В формальном плане к фольклорным песнопениям восходит, по-видимому, строфическое членение хоровой мелики. Уже первый ее образец - парфений Алкмана - делится на одинаковые строфы, исполнявшиеся первоначально, вероятно, поочередно двумя полухориями. Впоследствии Стесихор прибавил к двум симметричным строфам завершающий их эпод, но происхождение свое эта строфическая композиция так или иначе ведет от народного творчества.

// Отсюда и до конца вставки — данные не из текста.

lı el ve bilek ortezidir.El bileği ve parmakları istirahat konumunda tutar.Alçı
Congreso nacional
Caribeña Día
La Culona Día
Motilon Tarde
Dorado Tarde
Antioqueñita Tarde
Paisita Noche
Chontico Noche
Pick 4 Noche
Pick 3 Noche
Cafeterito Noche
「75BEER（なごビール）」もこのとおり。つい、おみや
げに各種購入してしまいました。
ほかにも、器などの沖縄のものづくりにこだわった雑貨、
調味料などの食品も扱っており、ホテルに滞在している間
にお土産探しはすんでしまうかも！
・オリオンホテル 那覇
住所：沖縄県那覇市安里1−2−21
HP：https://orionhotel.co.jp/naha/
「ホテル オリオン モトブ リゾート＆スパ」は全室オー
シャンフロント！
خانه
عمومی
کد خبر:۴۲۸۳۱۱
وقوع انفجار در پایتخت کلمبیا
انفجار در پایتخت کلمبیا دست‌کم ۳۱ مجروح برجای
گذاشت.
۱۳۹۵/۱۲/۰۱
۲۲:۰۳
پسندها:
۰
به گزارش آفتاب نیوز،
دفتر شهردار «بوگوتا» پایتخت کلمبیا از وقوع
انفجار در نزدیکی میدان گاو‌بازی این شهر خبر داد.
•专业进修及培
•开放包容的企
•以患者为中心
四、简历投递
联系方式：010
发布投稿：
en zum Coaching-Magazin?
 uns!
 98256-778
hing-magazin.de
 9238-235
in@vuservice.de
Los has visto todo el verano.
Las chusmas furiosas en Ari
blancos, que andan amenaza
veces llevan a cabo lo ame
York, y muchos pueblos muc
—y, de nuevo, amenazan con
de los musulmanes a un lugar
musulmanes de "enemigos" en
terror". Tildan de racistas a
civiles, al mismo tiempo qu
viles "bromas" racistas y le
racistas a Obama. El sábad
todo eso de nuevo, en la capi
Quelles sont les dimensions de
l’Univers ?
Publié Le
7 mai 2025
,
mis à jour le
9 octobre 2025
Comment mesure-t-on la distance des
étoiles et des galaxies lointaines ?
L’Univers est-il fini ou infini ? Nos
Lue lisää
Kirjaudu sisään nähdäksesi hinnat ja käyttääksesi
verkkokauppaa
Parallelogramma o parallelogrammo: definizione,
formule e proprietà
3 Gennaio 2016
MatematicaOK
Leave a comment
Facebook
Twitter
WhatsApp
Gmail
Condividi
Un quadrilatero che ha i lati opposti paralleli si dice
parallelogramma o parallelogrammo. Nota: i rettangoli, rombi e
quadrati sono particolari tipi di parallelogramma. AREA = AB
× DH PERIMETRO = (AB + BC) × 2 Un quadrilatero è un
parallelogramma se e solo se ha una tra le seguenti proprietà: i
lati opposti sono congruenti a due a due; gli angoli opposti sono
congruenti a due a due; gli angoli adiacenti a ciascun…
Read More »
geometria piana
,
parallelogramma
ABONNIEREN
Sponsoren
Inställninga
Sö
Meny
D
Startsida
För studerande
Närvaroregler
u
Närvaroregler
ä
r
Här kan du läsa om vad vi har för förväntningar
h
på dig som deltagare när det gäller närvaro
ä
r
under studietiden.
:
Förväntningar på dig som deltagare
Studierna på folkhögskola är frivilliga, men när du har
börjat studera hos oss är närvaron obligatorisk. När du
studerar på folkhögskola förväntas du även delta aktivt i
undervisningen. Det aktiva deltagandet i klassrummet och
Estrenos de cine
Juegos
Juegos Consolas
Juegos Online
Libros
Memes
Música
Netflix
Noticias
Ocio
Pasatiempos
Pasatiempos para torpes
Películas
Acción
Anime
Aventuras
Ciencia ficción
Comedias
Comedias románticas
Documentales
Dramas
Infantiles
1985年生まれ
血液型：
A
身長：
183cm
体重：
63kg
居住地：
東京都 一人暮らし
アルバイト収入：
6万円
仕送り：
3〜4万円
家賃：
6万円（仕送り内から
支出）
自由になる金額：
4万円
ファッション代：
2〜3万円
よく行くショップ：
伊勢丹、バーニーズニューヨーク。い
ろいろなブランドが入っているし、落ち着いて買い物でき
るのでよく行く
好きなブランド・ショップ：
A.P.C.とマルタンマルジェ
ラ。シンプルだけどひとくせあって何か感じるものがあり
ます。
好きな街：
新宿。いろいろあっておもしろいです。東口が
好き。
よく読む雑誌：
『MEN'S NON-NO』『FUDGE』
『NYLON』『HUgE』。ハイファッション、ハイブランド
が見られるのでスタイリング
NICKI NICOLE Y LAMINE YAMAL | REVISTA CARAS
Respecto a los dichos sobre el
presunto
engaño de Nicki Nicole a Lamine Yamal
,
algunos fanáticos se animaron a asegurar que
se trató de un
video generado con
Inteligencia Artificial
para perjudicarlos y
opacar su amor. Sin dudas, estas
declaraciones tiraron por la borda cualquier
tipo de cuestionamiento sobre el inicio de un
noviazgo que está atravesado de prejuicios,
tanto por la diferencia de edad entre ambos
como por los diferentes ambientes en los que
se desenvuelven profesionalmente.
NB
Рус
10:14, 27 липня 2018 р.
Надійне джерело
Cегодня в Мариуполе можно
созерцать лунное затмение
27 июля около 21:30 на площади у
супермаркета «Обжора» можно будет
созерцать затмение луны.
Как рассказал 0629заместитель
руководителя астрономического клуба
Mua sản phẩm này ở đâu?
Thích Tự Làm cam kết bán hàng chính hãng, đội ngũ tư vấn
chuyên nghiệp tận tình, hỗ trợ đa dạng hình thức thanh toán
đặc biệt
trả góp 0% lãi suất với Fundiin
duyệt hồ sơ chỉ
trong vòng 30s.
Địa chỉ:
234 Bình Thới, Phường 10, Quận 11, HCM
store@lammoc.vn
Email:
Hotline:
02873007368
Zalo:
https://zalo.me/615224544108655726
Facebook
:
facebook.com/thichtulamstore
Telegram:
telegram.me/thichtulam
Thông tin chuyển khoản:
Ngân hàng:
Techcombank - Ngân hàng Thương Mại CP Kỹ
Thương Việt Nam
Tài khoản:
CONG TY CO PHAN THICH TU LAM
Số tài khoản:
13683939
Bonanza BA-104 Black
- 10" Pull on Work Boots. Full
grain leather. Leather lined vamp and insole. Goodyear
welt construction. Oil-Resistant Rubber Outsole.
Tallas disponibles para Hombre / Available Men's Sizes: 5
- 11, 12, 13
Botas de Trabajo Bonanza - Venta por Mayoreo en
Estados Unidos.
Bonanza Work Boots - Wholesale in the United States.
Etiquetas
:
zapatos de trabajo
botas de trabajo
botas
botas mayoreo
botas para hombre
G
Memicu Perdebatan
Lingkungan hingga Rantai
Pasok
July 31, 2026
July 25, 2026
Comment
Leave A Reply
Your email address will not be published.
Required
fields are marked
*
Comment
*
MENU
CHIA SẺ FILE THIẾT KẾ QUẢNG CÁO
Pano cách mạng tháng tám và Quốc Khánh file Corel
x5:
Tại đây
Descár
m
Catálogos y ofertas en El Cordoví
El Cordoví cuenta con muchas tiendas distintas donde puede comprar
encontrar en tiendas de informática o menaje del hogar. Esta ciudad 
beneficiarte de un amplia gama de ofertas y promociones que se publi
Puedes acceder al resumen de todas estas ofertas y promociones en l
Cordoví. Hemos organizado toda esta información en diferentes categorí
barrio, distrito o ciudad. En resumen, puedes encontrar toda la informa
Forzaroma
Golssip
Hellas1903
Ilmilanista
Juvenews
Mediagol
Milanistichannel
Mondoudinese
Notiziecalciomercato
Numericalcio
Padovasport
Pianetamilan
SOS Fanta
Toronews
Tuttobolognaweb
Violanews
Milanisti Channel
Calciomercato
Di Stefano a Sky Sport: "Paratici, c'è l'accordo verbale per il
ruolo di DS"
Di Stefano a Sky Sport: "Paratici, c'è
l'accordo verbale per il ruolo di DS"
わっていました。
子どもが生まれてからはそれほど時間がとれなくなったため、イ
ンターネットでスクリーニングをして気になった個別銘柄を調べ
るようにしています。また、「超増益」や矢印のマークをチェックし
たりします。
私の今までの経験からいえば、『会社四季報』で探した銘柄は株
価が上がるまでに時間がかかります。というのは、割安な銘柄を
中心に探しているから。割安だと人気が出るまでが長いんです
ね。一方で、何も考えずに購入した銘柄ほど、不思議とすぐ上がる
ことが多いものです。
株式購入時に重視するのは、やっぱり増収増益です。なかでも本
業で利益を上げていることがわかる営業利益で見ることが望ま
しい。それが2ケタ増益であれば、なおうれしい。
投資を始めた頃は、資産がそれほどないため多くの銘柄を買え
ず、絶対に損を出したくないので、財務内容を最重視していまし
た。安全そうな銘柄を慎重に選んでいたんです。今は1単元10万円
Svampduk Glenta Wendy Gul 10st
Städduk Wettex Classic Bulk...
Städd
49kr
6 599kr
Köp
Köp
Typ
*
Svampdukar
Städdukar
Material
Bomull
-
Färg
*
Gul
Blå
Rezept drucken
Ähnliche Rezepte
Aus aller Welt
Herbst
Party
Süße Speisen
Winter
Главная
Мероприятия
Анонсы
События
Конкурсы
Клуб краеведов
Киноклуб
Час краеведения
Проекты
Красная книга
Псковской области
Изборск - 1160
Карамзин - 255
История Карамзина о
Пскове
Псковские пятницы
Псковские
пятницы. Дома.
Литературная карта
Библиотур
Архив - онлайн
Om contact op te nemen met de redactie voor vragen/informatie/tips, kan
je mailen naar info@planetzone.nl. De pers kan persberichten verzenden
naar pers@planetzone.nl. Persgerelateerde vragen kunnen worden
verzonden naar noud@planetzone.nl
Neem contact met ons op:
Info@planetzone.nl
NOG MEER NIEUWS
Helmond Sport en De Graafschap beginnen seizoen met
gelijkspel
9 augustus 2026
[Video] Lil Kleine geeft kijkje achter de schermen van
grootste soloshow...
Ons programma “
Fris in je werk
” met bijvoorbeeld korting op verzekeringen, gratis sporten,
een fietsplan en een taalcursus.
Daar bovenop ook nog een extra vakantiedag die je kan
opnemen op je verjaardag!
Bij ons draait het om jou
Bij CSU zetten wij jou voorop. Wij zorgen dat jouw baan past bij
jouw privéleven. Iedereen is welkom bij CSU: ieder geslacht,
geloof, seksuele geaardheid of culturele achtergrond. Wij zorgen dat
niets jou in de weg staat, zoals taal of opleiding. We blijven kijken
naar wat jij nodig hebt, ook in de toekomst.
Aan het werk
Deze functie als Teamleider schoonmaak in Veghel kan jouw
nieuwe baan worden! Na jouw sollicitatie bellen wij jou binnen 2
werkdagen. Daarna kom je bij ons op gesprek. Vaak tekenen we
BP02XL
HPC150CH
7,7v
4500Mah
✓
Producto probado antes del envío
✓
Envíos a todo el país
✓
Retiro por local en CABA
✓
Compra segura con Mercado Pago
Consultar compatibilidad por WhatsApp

После первых мелических поэтов непосредственные связи лирики с фольклором слабеют, если не считать всяких присловий, вроде "Иэ!", "Пеан!", "Эвое!" в поздних гимнах, и интерес к нему возникает снова только в александрийской поэзии, но совсем на другой, "ученой" основе; в это время ищут не столько возрождения фольклора, сколько стилизации "под фольклор" (ср. IV ямб Каллимаха).

7

Существенным элементом поэзии для всякого современного читателя является описание природы. Для героического эпоса эта сторона не представляет самостоятельного интереса: картины природы, и к тому же очень яркие и выразительные, мы найдем у Гомера только в многочисленных сравнениях (например, "Илиада", XVII, 735-750). Однако уже Гесиод отступает от этой традиции: в "Работах и Днях" он дает чрезвычайно насыщенное изображение зимней стужи (504-560) и летнего зноя (582-596), не пренебрегая при этом выразительными деталями ("Дикие звери, хвосты между ног поджимая, трясутся!"). В описании лета Гесиоду явно подражает Алкей (звон цикады, всеиссушающий жар, любвеобильность женщин и слабосилие мужчин - фр. 50), способный, впрочем, и сам на сжатые, сильные образы природы, как, например, в отрывке из гимна реке Гебру (фр. 5). Напротив, картины светлой, ликующей природы, среди которой проводят время девушки из фиаса Сапфо, мы найдем у самой лесбийской поэтессы.